The cobas® HPV Test was recently approved for primary cervical cancer screening based on the ATHENA trial.21 , 54 Like the Hybrid Capture 2 used in this study, the cobas® Test detects 14 high-risk HPV genotypes. However, the cobas® Test also detects genotype 66 and indicates specifically whether the specimen is positive or negative for HPV-16 or HPV-18.55 The strong association of cervical cancer with these two genotypes is the basis for a primary HPV screening strategy in which women who test positive for HPV-16/HPV-18+ genotypes are triaged directly for colposcopy. In ATHENA, genotyping for HPV-16/HPV-18 improved the sensitivity for CIN3+ and required far fewer cytology tests with only a marginal increase in colposcopies over co-testing.35 This should make Primary HPV testing even more cost-effective. However, because of the differences between these tests, our Primary HPV strategy is not directly comparable to screening with cobas®.

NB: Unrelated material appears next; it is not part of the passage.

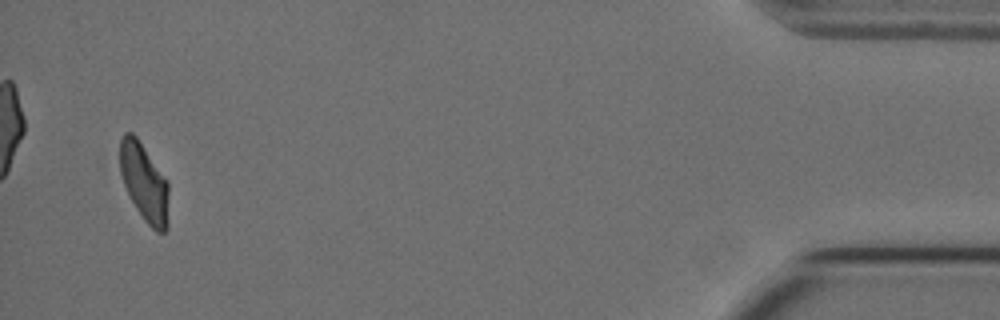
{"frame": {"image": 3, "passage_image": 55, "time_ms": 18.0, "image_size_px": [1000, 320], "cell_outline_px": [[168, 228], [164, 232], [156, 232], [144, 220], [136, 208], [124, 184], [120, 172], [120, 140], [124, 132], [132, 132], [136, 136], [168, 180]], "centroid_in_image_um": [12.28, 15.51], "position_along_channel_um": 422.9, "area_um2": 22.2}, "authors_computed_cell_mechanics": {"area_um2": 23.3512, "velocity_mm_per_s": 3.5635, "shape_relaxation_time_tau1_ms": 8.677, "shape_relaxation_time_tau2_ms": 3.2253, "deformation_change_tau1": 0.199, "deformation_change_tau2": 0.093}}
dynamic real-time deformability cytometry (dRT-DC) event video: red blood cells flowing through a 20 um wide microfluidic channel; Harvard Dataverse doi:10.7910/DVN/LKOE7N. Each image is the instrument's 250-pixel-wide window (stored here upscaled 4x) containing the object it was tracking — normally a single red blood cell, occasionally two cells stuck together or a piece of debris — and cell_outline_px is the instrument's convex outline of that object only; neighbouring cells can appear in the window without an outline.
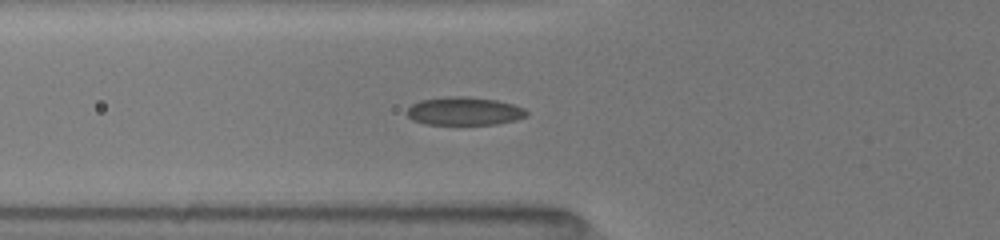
{"species": "common noctule bat (a hibernating species)", "species_latin": "Nyctalus noctula", "temperature_condition": "room temperature", "stored_images_in_passage": 8, "camera_frame_rate_fps": 3000, "um_per_image_px": 0.085, "animal": {"sex": "female", "body_mass_g": 19.5, "forearm_length_mm": 54.1}, "frame": {"image": 1, "passage_image": 8, "time_ms": 5.0, "image_size_px": [1000, 240], "cell_outline_px": [[528, 116], [516, 120], [496, 124], [424, 124], [412, 120], [404, 112], [412, 104], [420, 100], [444, 96], [468, 96], [496, 100], [512, 104], [524, 108], [528, 112]], "centroid_in_image_um": [39.44, 9.44], "position_along_channel_um": 86.4, "area_um2": 19.88}}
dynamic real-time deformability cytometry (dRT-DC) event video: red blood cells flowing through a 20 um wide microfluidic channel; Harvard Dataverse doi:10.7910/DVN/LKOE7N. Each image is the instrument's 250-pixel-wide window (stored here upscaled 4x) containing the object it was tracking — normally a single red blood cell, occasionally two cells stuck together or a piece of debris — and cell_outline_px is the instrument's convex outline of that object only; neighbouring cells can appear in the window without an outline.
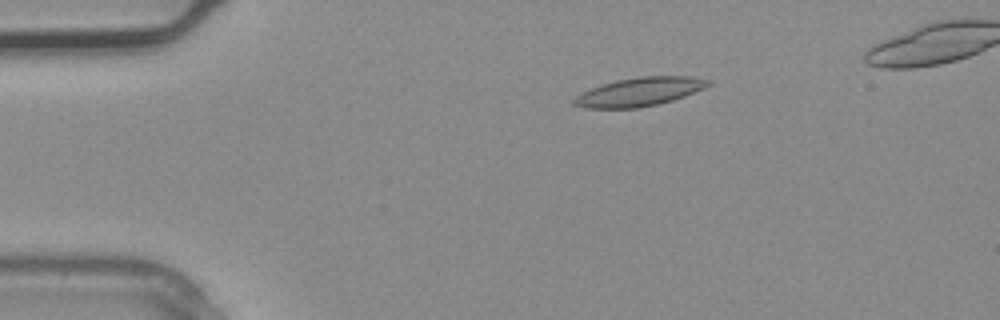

The findings from this large cohort of women in routine care shed light upon the changing landscape of cervical cancer screening. Primary HPV testing appears to offer an attractive tradeoff between cost and effectiveness. Additional factors may be taken into consideration when selecting the appropriate screening strategy for individual patients, but as value-based care becomes increasingly important, cost and convenience will contribute more to decision making. Overall, the findings from this study provide support for the implementation of primary HPV screening with reflex cytology as a potentially cost-effective strategy in low-risk women age 30 and older.